**Collected data**
****************************************

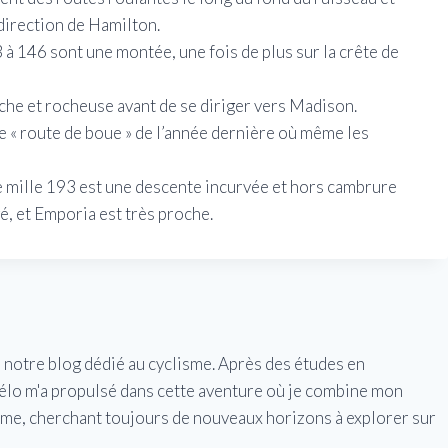
direction de Hamilton.
 à 146 sont une montée, une fois de plus sur la crête de
he et rocheuse avant de se diriger vers Madison.
e « route de boue » de l’année dernière où même les
 mille 193 est une descente incurvée et hors cambrure
, et Emporia est très proche.
e notre blog dédié au cyclisme. Après des études en
vélo m'a propulsé dans cette aventure où je combine mon
isme, cherchant toujours de nouveaux horizons à explorer sur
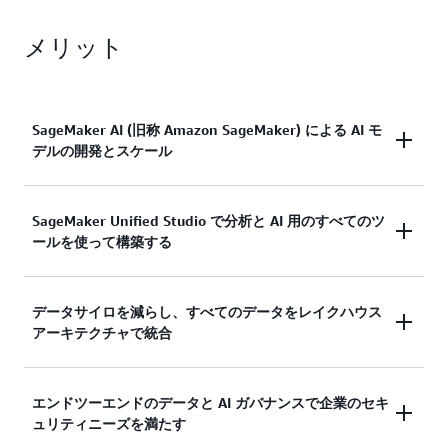
メリット
SageMaker AI (旧称 Amazon SageMaker) による AI モ
デルの開発とスケール
設計上安全な包括的な AI 開発機能セットを使用し
SageMaker Unified Studio で分析と AI 用のすべてのツ
ールを使って構築する
て、
SageMaker の AI
を有効利用しましょう。パフ
ォーマンスが高く費用対効果の高いインフラストラ
クチャで ML と基盤モデル (FM) のトレーニング、
Amazon SageMaker Unified Studio
は、分析や AI で
データサイロを減らし、すべてのデータをレイクハウス
カスタマイズ、デプロイを行います。高性能の統合
アーキテクチャで統合
すべてのデータやツールを使用するための統合エク
開発環境 (IDE) や分散型トレーニングから、推論、
スペリエンスを提供します。モデル開発、生成 AI、
AI 運用、ガバナンス、オブザーバビリティまで、AI
データ処理、SQL 分析用の使い慣れた AWS ツール
ライフサイクル全体にわたる専用ツールを使用でき
Amazon SageMaker の
レイクハウスアーキテクチャ
エンドツーエンドのデータと AI ガバナンスで企業のセキ
を使用してデータを検出し、活用しましょう。組み
ます。最先端のモデルと独自のデータを使用して、
ュリティニーズを満たす
を使用して、Amazon Simple Storage Service
込みの AI エージェントを搭載したフルマネージド
ビジネスに合わせた生成 AI アプリケーションを迅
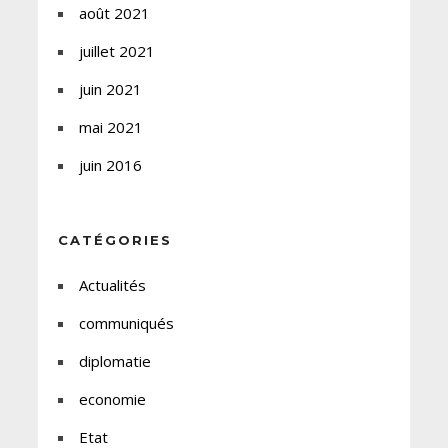
août 2021
juillet 2021
juin 2021
mai 2021
juin 2016
CATÉGORIES
Actualités
communiqués
diplomatie
economie
Etat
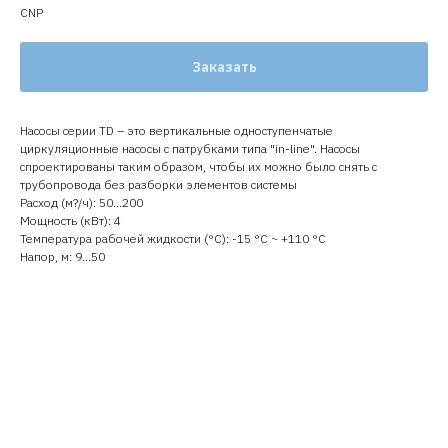
CNP
Заказать
Насосы серии TD – это вертикальные одноступенчатые
циркуляционные насосы с патрубками типа "in-line". Насосы
спроектированы таким образом, чтобы их можно было снять с
трубопровода без разборки элементов системы
Расход (м?/ч): 50…200
Мощность (кВт): 4
Температура рабочей жидкости (°C): -15 °С ~ +110 °С
Напор, м: 9…50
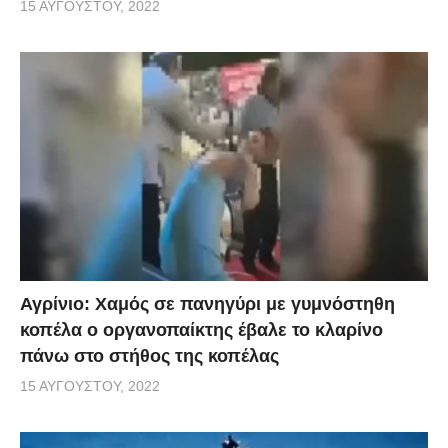
15 ΑΥΓΟΎΣΤΟΥ, 2022
Αγρίνιο: Χαμός σε πανηγύρι με γυμνόστηθη
κοπέλα ο οργανοπαίκτης έβαλε το κλαρίνο
πάνω στο στήθος της κοπέλας
15 ΑΥΓΟΎΣΤΟΥ, 2022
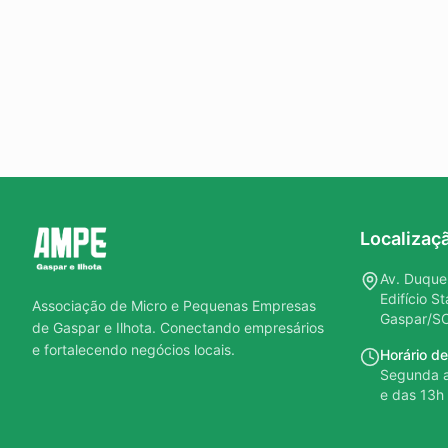
Localizaç
Av. Duque 
Edifício S
Associação de Micro e Pequenas Empresas
Gaspar/SC
de Gaspar e Ilhota. Conectando empresários
e fortalecendo negócios locais.
Horário d
Segunda a
e das 13h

****************************************

**Directive**
Of the records above, print only the lines from the one containing "開発環境 (IDE) や分散型トレーニングから、推論、" through the one containing "циркуляционные насосы с", inclusive and unaltered, leaving out pictures.

**Answer box**
開発環境 (IDE) や分散型トレーニングから、推論、
スペリエンスを提供します。モデル開発、生成 AI、
AI 運用、ガバナンス、オブザーバビリティまで、AI
データ処理、SQL 分析用の使い慣れた AWS ツール
ライフサイクル全体にわたる専用ツールを使用でき
Amazon SageMaker の
レイクハウスアーキテクチャ
エンドツーエンドのデータと AI ガバナンスで企業のセキ
を使用してデータを検出し、活用しましょう。組み
ます。最先端のモデルと独自のデータを使用して、
ュリティニーズを満たす
を使用して、Amazon Simple Storage Service
込みの AI エージェントを搭載したフルマネージド
ビジネスに合わせた生成 AI アプリケーションを迅
août 2021
juillet 2021
juin 2021
mai 2021
juin 2016
CATÉGORIES
Actualités
communiqués
diplomatie
economie
Etat
CNP
Заказать
Насосы серии TD – это вертикальные одноступенчатые
циркуляционные насосы с патрубками типа "in-line". Насосы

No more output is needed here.